EXERCISE INSTRUCTIONS:
Do these statements agree with the forum thread below? (a) Beef heart can be had for around $1.50 per pound. (b) Penny weighs 12 lb and can eat a whole leg quarter in one sitting. (c) Whole chickens from the Sams club or BJ's cost .29 a pound. Answer yes or no for each, and quote the thread's deciding words.

DOCUMENT EXTRACT:
Do people eat a lot of heart there? If you can find a whole sale/ small processing plant you might be able to add some good chicken meat to go with the frames by adding hearts. Here in general all kind of hearts are the most inexpensive boneless meat (rich meat I should add) since it's not the first choice for people food.


----------



## hmbutler (Aug 4, 2011)

funshine said:


> Do people eat a lot of heart there? If you can find a whole sale/ small processing plant you might be able to add some good chicken meat to go with the frames by adding hearts. Here in general all kind of hearts are the most inexpensive boneless meat (rich meat I should add) since it's not the first choice for people food.


yeah heart isnt too bad, I havent actually asked about chicken heart though. But, for example, I can get beef heart for around $1.50/lb (still not super cheap, but decent for rich beef, considering beef "trimmings", which is any meat/fatty bit they dont sell, is around $3.40/lb!)

I think generally Australia has a higher cost of living than many other countries though (every night on the news there are stories about how groceries/utilities etc just keep on going up), I guess when we factor in the dollar rate and the average wage in Australia, I'm probably not paying much more than many Americans for meat for my dog, it just seems like so much when I compare it to the low prices you guys get! But based on percentage of average wage, it's probably not too far different

At least, thats what I'm going to keep telling myself, so I'm not so jealous of your prices haha


----------



## PennyGreyhuahua (Aug 13, 2011)

Dog Walker said:


> He weighs 12lb, I break down the chicken quarters into 4 different meals! I'm getting more bang for my buck! He can't eat a whole leg quarter in one sitting!


wow! Penny's 12lb too but she can eat the whole leg quarter in one sitting! i wish my dog eat less..lol


----------



## tem_sat (Jun 20, 2010)

lol...

Bean (the Doxie) is also 12 lbs! He would be 50 lbs if he ate whole leg quarters on a consistent basis.


----------



## Chocx2 (Nov 16, 2009)

They have a Sams club here or BJ's and you can buy a 50lbs case of whole chickens for .81 a pound so I eat cheap and my dogs eat pretty cheap chicken backs are .29 a pound that from the butcher he's been a great find for me I'm going to see if he can get me some neck bones lamb or beef.. I feel pretty lucky when I see you all pay much more...:happy:


----------

AVAILABLE DATA:

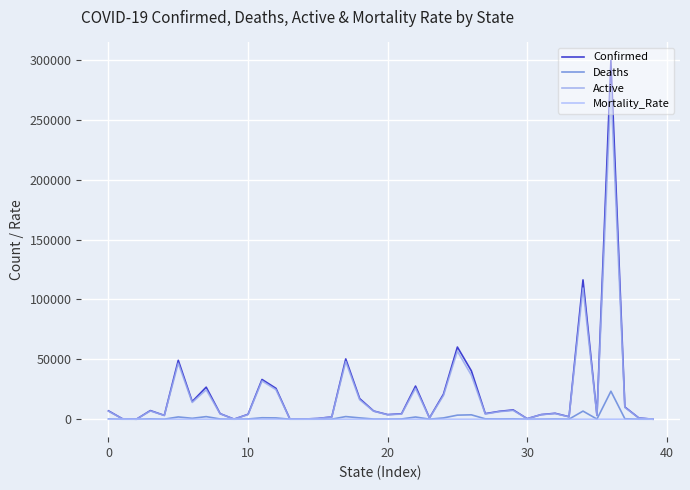

What is the difference between the second highest and second lowest values in the Confirmed series?

116351.0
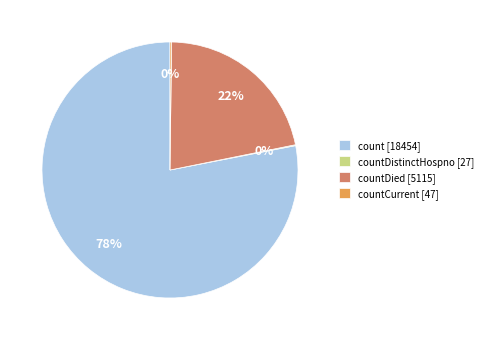

To the nearest percent, what is the average slice percentage?

25%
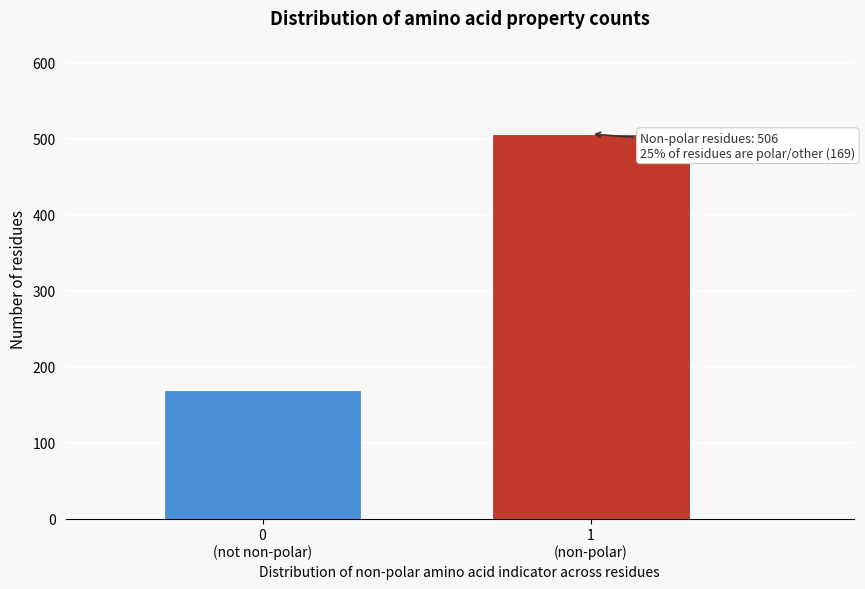

Reading left to right, transcribe all the data shown in this chart.

169	506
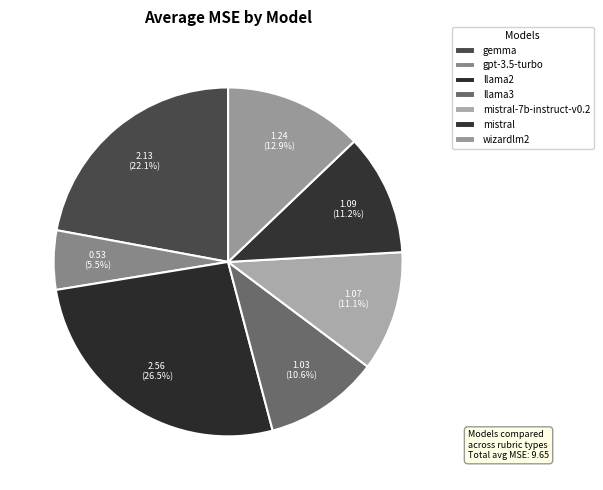

To the nearest percent, what is the average slice percentage?

14%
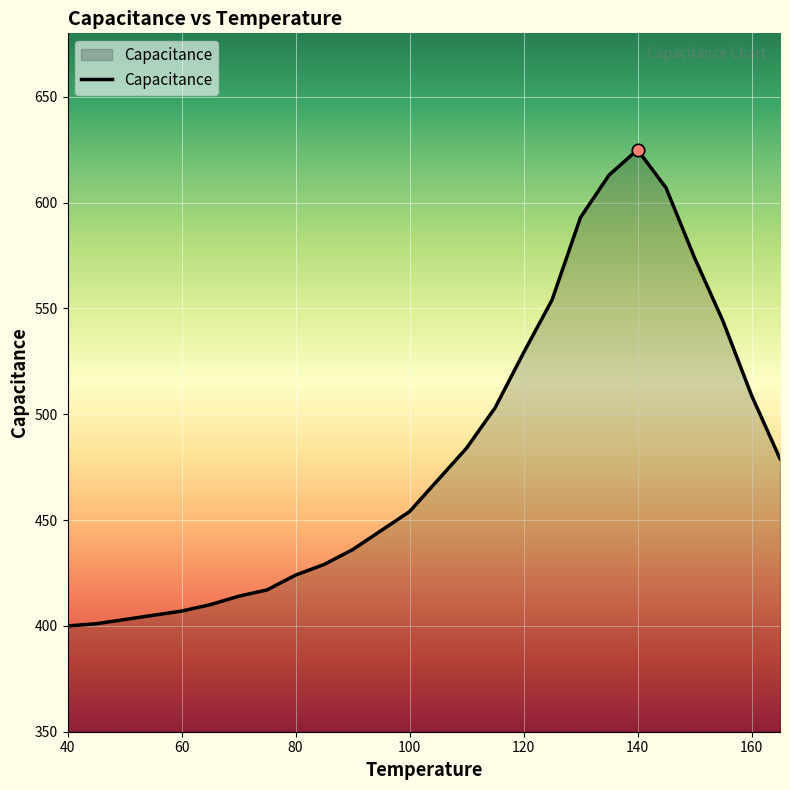

What is the difference between the maximum and minimum values?

225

YOUR SOLUTION:
(a) Yes: "I can get beef heart for around $1.50/lb"
(b) Yes: "Penny's 12lb too but she can eat the whole leg quarter in one sitting!"
(c) No: "you can buy a 50lbs case of whole chickens for .81 a pound"